[Entries supplied]
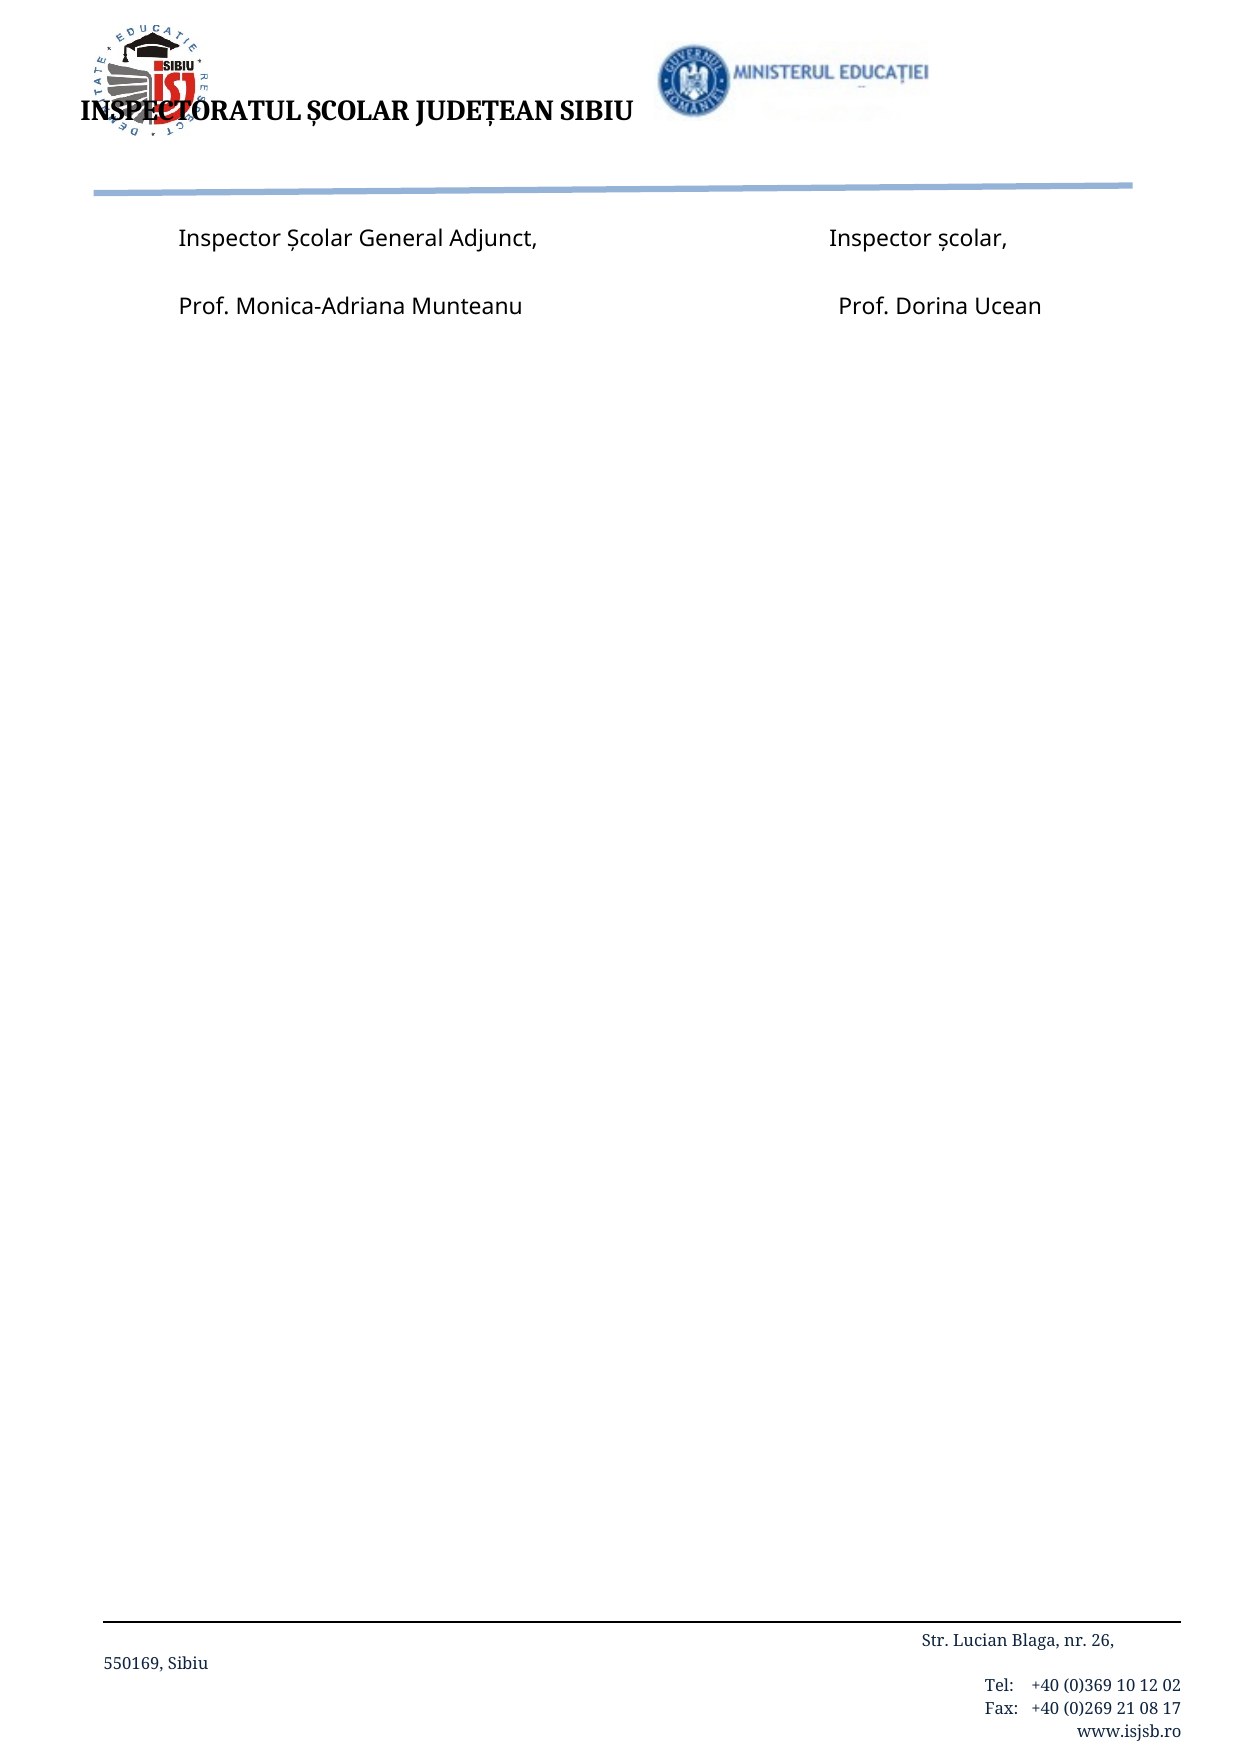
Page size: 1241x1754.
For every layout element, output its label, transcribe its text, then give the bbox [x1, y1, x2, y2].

text Inspector Școlar General Adjunct, Inspector școlar, [103, 222, 1181, 253]
picture [653, 41, 944, 121]
picture [93, 25, 208, 136]
picture [197, 102, 204, 119]
text Prof. Monica-Adriana Munteanu Prof. Dorina Ucean [103, 290, 1181, 321]
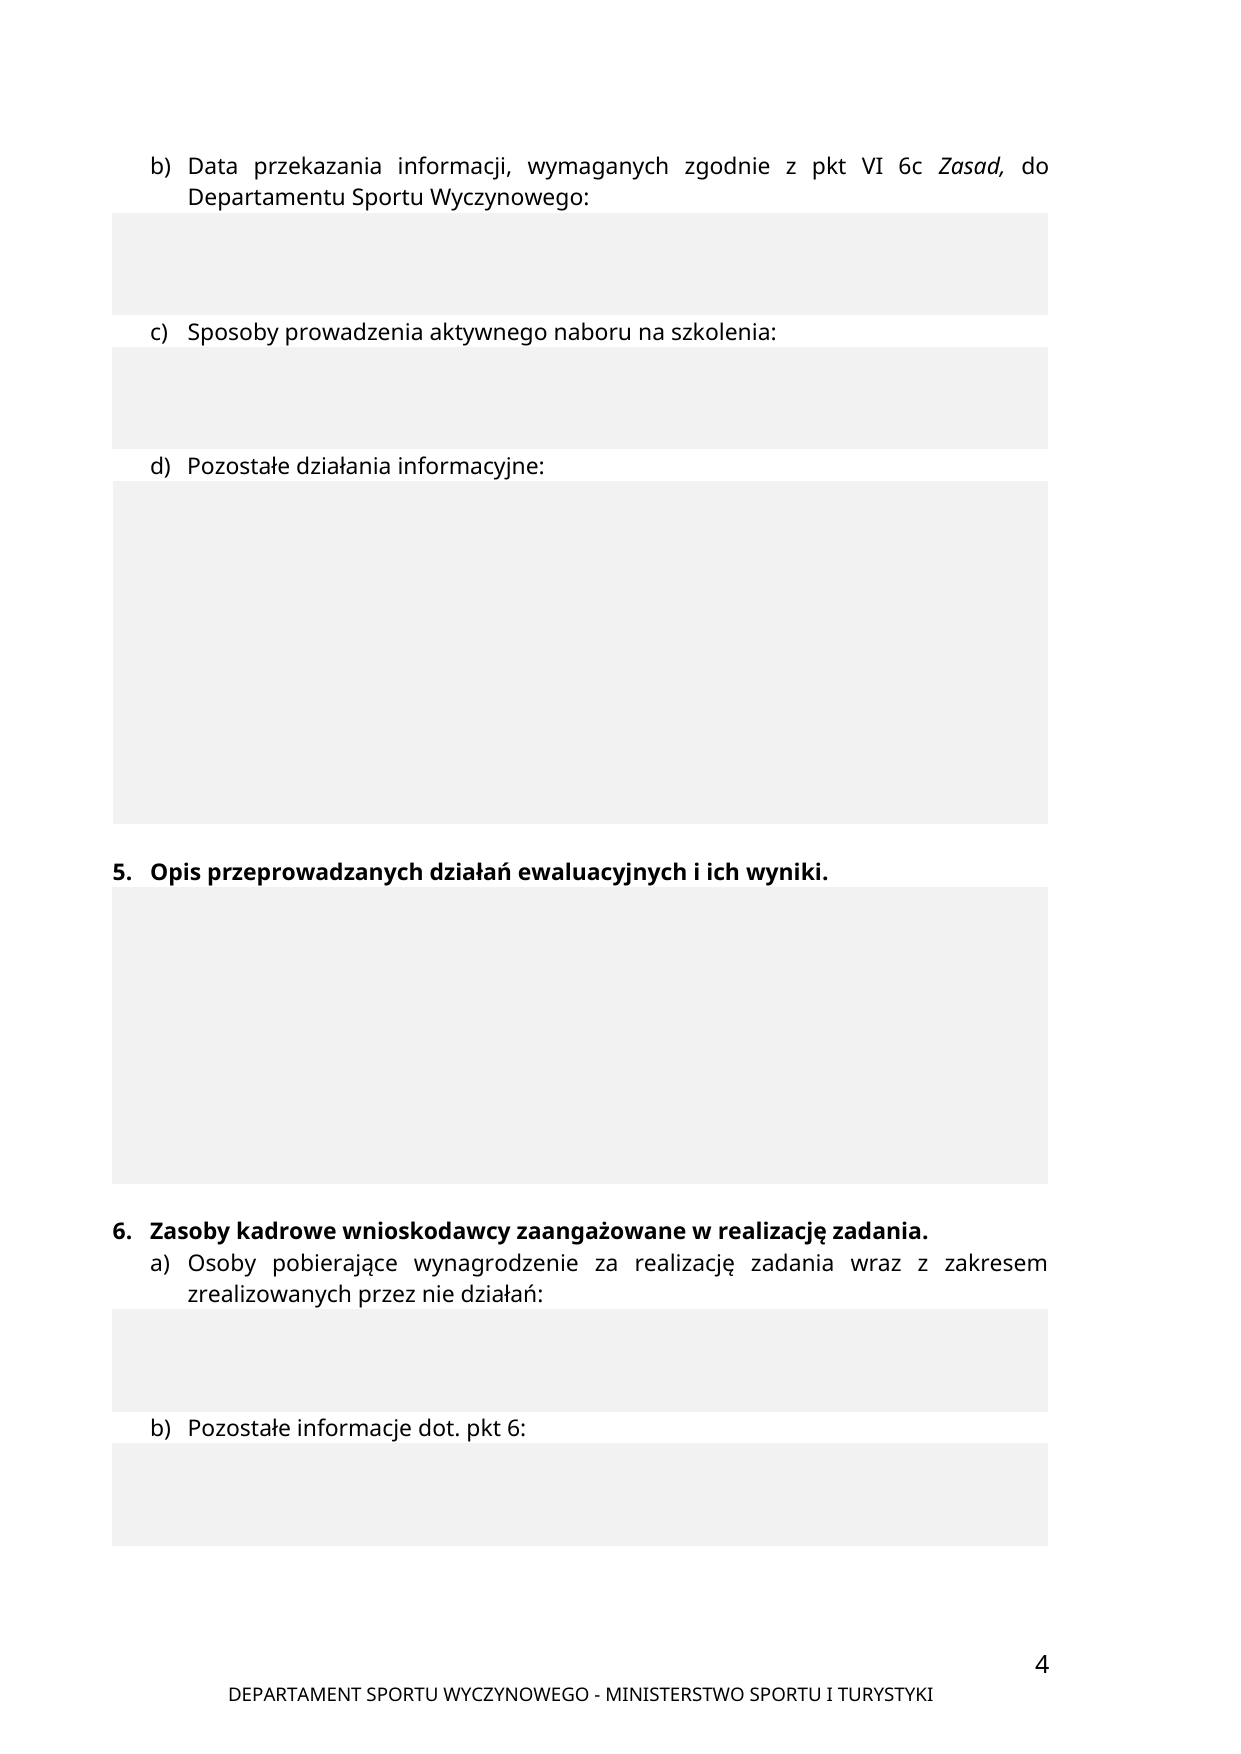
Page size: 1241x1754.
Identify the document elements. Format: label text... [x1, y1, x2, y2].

list Pozostałe działania informacyjne: [150, 449, 1049, 481]
table_header [112, 887, 1048, 1184]
list Opis przeprowadzanych działań ewaluacyjnych i ich wyniki. [112, 856, 1049, 887]
list Data przekazania informacji, wymaganych zgodnie z pkt VI 6c Zasad, do Departamentu Sportu Wyczynowego: [150, 150, 1049, 212]
table_header [112, 1309, 1048, 1412]
list Pozostałe informacje dot. pkt 6: [150, 1412, 1049, 1443]
list Sposoby prowadzenia aktywnego naboru na szkolenia: [150, 315, 1049, 347]
table_header [112, 213, 1048, 315]
table_header [113, 481, 1048, 824]
list Zasoby kadrowe wnioskodawcy zaangażowane w realizację zadania. [112, 1215, 1049, 1247]
table_header [112, 347, 1048, 449]
list Osoby pobierające wynagrodzenie za realizację zadania wraz z zakresem zrealizowanych przez nie działań: [150, 1247, 1049, 1309]
table_header [112, 1443, 1048, 1546]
[/Entries supplied]
Could you reproduce the data above exactly, without its pictures?

Page size: 1241x1754.
For every layout element, output its label, transcribe its text, then give the bbox [x1, y1, x2, y2].

text Inspector Școlar General Adjunct, Inspector școlar, [103, 222, 1181, 253]
picture [653, 41, 944, 121]
picture [93, 25, 208, 136]
picture [197, 102, 204, 119]
text Prof. Monica-Adriana Munteanu Prof. Dorina Ucean [103, 290, 1181, 321]
Page size: 1241x1754.
Identify the document elements. Format: label text... [x1, y1, x2, y2].

list Pozostałe działania informacyjne: [150, 449, 1049, 481]
table_header [112, 887, 1048, 1184]
list Opis przeprowadzanych działań ewaluacyjnych i ich wyniki. [112, 856, 1049, 887]
list Data przekazania informacji, wymaganych zgodnie z pkt VI 6c Zasad, do Departamentu Sportu Wyczynowego: [150, 150, 1049, 212]
table_header [112, 1309, 1048, 1412]
list Pozostałe informacje dot. pkt 6: [150, 1412, 1049, 1443]
list Sposoby prowadzenia aktywnego naboru na szkolenia: [150, 315, 1049, 347]
table_header [112, 213, 1048, 315]
table_header [113, 481, 1048, 824]
list Zasoby kadrowe wnioskodawcy zaangażowane w realizację zadania. [112, 1215, 1049, 1247]
table_header [112, 347, 1048, 449]
list Osoby pobierające wynagrodzenie za realizację zadania wraz z zakresem zrealizowanych przez nie działań: [150, 1247, 1049, 1309]
table_header [112, 1443, 1048, 1546]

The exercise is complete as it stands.